Exercise aim =
Copy the material verbatim, starting at the line with "scientific name: Artemisia borealis" and ending with the line with "scientific name: Columbina inca", both of those lines included.
-------- Records for processing
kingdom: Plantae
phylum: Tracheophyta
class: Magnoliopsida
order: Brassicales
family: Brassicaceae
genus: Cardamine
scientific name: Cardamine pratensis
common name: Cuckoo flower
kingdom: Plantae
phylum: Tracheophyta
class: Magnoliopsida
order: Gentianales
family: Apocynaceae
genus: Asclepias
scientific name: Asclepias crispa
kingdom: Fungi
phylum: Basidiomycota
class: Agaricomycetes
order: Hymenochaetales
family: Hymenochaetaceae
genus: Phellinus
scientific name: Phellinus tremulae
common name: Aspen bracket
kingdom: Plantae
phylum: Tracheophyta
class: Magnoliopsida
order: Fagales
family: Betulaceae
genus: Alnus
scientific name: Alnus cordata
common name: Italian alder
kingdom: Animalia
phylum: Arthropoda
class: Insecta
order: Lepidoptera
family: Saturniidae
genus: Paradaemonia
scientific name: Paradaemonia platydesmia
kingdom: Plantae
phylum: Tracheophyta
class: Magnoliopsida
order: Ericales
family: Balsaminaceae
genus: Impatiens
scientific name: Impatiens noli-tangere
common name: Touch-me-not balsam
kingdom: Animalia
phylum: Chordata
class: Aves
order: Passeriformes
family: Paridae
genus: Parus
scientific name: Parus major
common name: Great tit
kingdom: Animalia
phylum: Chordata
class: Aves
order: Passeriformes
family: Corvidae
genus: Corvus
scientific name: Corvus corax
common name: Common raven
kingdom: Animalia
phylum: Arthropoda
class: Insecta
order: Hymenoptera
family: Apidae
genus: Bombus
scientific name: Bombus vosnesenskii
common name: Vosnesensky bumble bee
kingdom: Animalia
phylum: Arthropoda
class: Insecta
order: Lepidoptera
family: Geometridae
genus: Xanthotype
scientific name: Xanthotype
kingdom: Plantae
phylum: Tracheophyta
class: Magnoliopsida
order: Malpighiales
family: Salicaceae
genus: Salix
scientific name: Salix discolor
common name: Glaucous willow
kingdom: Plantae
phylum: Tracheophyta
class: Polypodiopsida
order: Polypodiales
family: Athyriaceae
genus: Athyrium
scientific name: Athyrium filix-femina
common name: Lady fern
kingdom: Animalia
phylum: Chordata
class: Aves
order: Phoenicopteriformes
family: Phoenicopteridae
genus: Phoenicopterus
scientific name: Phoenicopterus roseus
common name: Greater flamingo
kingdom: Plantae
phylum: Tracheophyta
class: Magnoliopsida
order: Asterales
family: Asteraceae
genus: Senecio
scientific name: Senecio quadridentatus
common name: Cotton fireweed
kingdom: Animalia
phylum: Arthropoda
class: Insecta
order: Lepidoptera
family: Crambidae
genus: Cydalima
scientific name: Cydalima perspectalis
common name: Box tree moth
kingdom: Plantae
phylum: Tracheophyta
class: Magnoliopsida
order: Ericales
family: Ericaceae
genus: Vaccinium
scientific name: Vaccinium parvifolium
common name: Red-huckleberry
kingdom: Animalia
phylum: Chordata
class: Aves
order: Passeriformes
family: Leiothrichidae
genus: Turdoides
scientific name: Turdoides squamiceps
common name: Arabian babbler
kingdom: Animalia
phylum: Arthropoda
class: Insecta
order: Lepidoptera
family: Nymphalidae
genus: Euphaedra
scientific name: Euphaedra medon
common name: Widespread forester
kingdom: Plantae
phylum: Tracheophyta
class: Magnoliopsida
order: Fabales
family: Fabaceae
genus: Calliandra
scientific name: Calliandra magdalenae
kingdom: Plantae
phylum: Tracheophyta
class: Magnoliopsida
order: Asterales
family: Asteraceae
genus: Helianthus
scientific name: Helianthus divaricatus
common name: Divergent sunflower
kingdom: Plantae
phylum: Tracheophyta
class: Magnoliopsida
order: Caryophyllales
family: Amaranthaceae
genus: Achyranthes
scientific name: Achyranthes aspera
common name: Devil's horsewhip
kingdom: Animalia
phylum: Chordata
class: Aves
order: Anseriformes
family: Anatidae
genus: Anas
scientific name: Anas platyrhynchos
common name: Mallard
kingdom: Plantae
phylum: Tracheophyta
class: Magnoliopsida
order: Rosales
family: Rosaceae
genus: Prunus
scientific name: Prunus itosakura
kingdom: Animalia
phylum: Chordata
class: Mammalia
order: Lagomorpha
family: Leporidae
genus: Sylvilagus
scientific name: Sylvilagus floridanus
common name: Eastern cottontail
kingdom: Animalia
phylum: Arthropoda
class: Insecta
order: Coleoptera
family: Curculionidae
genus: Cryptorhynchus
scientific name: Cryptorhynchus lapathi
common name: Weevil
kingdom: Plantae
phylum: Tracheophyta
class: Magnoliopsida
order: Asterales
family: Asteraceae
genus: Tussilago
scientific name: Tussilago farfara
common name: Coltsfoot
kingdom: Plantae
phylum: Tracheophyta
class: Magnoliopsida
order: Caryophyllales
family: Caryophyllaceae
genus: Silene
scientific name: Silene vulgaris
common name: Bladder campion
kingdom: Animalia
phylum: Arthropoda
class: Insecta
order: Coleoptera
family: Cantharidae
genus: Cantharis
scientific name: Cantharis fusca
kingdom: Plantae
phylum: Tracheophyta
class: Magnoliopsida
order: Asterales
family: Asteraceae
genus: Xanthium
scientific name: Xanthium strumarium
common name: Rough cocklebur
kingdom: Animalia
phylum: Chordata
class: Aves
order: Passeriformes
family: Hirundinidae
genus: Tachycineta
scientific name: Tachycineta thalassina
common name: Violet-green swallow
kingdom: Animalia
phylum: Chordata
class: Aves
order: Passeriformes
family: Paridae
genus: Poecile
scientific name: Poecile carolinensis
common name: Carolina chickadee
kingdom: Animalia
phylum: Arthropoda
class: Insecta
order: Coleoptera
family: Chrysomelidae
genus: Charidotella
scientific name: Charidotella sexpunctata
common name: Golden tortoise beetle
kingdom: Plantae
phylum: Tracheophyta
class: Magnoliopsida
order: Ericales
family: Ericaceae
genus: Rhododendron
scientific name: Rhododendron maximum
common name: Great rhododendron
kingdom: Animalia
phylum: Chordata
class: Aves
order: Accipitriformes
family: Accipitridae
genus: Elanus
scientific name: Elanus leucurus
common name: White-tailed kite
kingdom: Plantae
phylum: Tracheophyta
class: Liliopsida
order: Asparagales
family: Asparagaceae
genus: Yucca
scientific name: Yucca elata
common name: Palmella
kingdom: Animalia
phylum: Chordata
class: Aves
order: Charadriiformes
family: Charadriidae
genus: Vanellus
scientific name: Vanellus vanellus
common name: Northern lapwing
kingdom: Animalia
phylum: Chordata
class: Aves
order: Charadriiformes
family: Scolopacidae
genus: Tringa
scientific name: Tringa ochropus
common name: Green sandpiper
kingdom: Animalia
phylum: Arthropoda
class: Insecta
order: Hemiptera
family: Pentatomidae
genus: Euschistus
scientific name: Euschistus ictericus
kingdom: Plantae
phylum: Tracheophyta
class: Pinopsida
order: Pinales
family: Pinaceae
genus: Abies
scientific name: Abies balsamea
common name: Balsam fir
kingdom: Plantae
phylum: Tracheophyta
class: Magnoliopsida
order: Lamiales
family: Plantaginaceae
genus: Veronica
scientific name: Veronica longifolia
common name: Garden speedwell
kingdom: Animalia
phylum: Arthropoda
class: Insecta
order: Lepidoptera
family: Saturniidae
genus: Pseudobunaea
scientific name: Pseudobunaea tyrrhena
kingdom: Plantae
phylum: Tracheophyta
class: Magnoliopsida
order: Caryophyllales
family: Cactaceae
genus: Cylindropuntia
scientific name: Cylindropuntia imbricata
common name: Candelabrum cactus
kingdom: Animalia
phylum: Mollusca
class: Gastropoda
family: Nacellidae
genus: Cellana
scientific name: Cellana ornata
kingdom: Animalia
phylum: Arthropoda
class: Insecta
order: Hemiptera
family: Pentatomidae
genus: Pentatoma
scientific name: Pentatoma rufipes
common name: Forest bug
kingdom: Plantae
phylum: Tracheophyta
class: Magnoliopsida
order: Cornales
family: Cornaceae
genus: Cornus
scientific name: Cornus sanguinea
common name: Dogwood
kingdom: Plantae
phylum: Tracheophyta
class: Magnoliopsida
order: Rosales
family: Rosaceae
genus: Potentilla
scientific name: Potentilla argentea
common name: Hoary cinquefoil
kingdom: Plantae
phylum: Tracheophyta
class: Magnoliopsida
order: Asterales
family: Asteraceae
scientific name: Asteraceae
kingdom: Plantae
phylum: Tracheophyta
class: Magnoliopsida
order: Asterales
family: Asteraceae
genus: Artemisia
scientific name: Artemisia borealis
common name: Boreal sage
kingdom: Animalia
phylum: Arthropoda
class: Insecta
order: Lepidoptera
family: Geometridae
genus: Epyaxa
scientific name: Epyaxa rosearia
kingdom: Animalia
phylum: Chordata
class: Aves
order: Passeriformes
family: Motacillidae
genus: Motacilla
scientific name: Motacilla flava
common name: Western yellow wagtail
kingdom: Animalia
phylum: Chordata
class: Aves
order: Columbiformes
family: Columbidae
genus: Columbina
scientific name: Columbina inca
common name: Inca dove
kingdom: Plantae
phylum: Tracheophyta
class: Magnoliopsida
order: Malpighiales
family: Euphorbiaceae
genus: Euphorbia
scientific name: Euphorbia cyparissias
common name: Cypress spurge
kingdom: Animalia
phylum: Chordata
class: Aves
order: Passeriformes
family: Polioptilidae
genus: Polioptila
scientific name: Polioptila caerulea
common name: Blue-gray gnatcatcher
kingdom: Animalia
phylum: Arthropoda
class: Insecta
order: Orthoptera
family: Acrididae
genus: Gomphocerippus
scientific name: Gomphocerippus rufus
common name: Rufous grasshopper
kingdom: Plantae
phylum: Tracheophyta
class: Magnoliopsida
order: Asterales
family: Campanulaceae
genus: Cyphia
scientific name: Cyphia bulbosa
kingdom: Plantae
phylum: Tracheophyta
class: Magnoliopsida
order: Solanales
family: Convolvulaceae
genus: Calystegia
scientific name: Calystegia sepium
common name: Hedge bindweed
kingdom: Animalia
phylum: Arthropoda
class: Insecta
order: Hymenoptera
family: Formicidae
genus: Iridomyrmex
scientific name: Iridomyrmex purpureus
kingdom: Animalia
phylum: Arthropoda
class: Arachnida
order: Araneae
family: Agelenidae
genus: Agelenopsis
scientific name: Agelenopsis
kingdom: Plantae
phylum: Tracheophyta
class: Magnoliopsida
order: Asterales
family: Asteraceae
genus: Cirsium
----------------
Output for this task =
scientific name: Artemisia borealis
common name: Boreal sage
kingdom: Animalia
phylum: Arthropoda
class: Insecta
order: Lepidoptera
family: Geometridae
genus: Epyaxa
scientific name: Epyaxa rosearia
kingdom: Animalia
phylum: Chordata
class: Aves
order: Passeriformes
family: Motacillidae
genus: Motacilla
scientific name: Motacilla flava
common name: Western yellow wagtail
kingdom: Animalia
phylum: Chordata
class: Aves
order: Columbiformes
family: Columbidae
genus: Columbina
scientific name: Columbina inca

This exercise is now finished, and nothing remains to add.